Here is my Dilemma. The boys lately are not doing to well on the cooked NV medallions--- their stools have consistently gotten more and more runny. Jasper's has always been this way(he's always been finicky) But this is a new thing for Cash who when on pro plan always had perfect little tootsie roll stools. The only kibble I can get them to even look at is Royal Canin (I do a mix of poodle for the fiber and beauty because it is lower in cal) When ever I can get them to eat it-- stools are good again. 

So, do we feel OK about Royal Canin? Debbie I know Sam was on it? is he still? 

Do I just put the kibble down and if they eat it great and if they don't they go hungry? Neither of my boys are frail. But I have always given in before they have (partly because, I have bought into only wanting to feed them the best and I have heard mixed things about RC) So I have no idea how they will do health wise on it alone--- they are very healthy now-- just not the best output, which I know can indicate not utilizing their food well. 

So who uses RC? which kind? how long have you used it? how are their coats, skin, etc?

thanks guys.


----------



## Jane (Jun 2, 2007)

Hi Missy,

Sorry to hear you've had a change of stool on your regular food (NV medallions). I wonder why that would happen.
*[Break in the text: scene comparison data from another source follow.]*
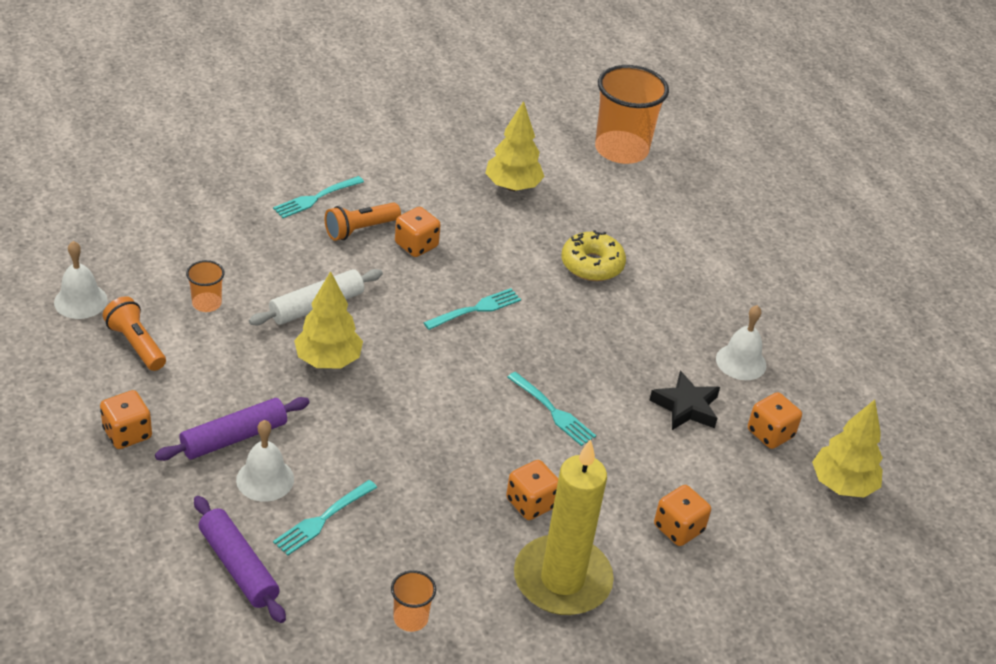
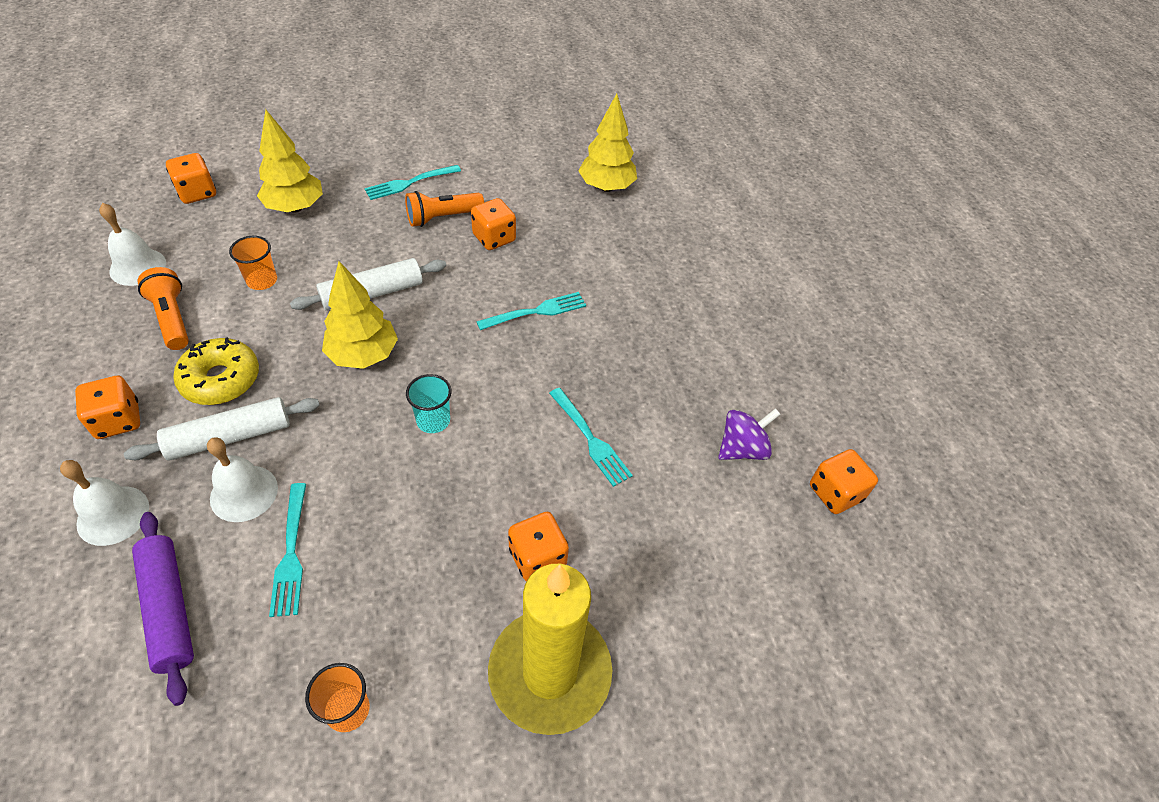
camera: 10 degrees right, 10 degrees up
purple rolling pin [155,397,310,461] -> white rolling pin [124,397,320,461]
turquoise fork [273,480,377,556] -> turquoise fork turned 60 degrees counterclockwise [269,483,306,617]
yellow donut [561,230,626,281] -> yellow donut moved to [173,337,259,405]
orange cup [595,65,669,164] -> none
black star [650,371,720,430] -> purple spinning top [718,408,781,460]
orange dice [654,485,711,546] -> orange dice moved to [166,153,216,204]
white bell [716,305,766,380] -> white bell moved to [60,460,149,546]
yellow tree [812,400,883,498] -> yellow tree moved to [257,109,323,213]
none -> turquoise cup [406,374,452,433]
Anyway, Lincoln was on a Royal Canin special veterinary kibble for several months (Rabbit and potato) when we were trying to figure out his allergy problem awhile back. His stools were nice and firm and we didn't have any other problems with it, other than a dry coat (the fat content of that particular food was quite low). 

A daily runny stool can make you crazy after awhile! I hope you can find something that agrees with your boys. :hug:


----------



## Beamer (Jan 29, 2007)

Missy - The reason why the poop is runny is most likely they are not getting enough bone in their meals. The NV raw has very little % bone content in it. Try feeding some chicken necks or raw meaty bones. The poop will be rock hard! It's going to be so hard that I bet they have problems squeezing it out at first.. 
lol

Ryan


----------



## whitBmom (Nov 27, 2006)

Ryan, you are a hoot!! I am at work right now and nearly burst out laughing!! I don't think they would appreciate 'why' I was laughing.... LOL


----------



## dboudreau (Jan 12, 2007)

Missy said:


> (I do a mix of poodle for the fiber....)


Does the fiber come from all that fur? (sorry couldn't resist)

Silly Ryan, ound:

I switched Sam from Royal Canin to Fromm's Salmon a'la veg before Christmas.


----------